These days she sometimes can’t quite place her relationship to the Very Nice Man but it, turns out, what destroys memory can’t erase love. Still, anyone hoping to discover exactly what makes a marriage last was disappointed. If you ask my Dad, you’ll always get the same answer, “love each other”, because from that flows everything else, but he’s not big on details.

They met on a blind date by the way, in 1949. She went swimming off a boat and couldn’t get back in so he had to dive in and push her up over the side. The rest is history.

So after several decades of close observation these are my rules for a long, successful marriage, with apologies if I’ve missed anything out.

Be proud of each other, for whatever reason: being the life and soul of the party, being a good boss, winning medals for dancing some years in the past – it doesn’t matter what.

Trust each other’s instincts 100 per cent. As in: “Your mother says she’s got a funny feeling about this place, so we’re leaving now.”

Miss one another when apart for any length of time. That was always the case. Now mum misses dad if he goes to the loo, but he’d rather that than her forgetting him altogether.

Have reasonable expectations (and be grateful for what you’ve got). Mum got married in a “shared” one-size-fits-three wedding dress bought with coupons. She was never fussed about extending a kitchen, though she treasured her Carmen heated rollers.
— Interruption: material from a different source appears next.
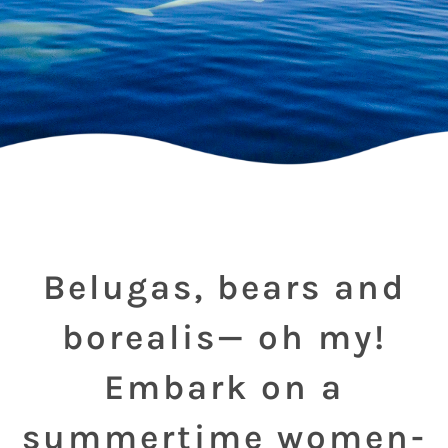
Belugas, bears and
borealis— oh my!
Embark on a
summertime women-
Say you love each other, often, and show your appreciation every day. “He never praised her for her efforts”, was my mother’s explanation for why some friends were divorcing. “That’s enough?” Apparently.

Go to bed at the same time, even if now that means Dad following Mum up to bed at 8pm.

Don’t go to sleep on an argument. This is the only bit of advice my mother gave me on my wedding day. Some other marital advice. Don’t let yourself go (in the appearance department). Don’t always beat them at sports too often (seriously). And don’t become a serious gardener (controversial). In my mum’s opinion the serious gardener goes to bed too early and then won’t leave home in case they miss the peonies/ dahlias, which leads to boredom – the second enemy of marriage after lack of appreciation.

Always have the other one’s POV in mind. This used to mean considering whether each other was OK in any given situation. Are they struggling at the end of the table? Is their back killing them? Now it’s more along the lines of Dad deciding Mum could do with a blow-dry to cheer her up. It’s the same principle though.

Go shopping together. Or more like one of you follows the other around an antique shop until they alight on a Thing They Love and then buy it. Excellent marital gel.

Stay amused and entertained by all the things that amused and entertained you at the beginning (rather than turning into the person who likes their life to operate as if run by a crack team of special advisors). When my mother left the petrol cap on the top of the car for the umpteenth time did my father have a sense of humour failure? Certainly not. All part of the fun package.

See the funny side of almost everything. Including the 17 stitches that Mum got after a fall, from the exact same doctor who had stitched up Dad’s head a month previously.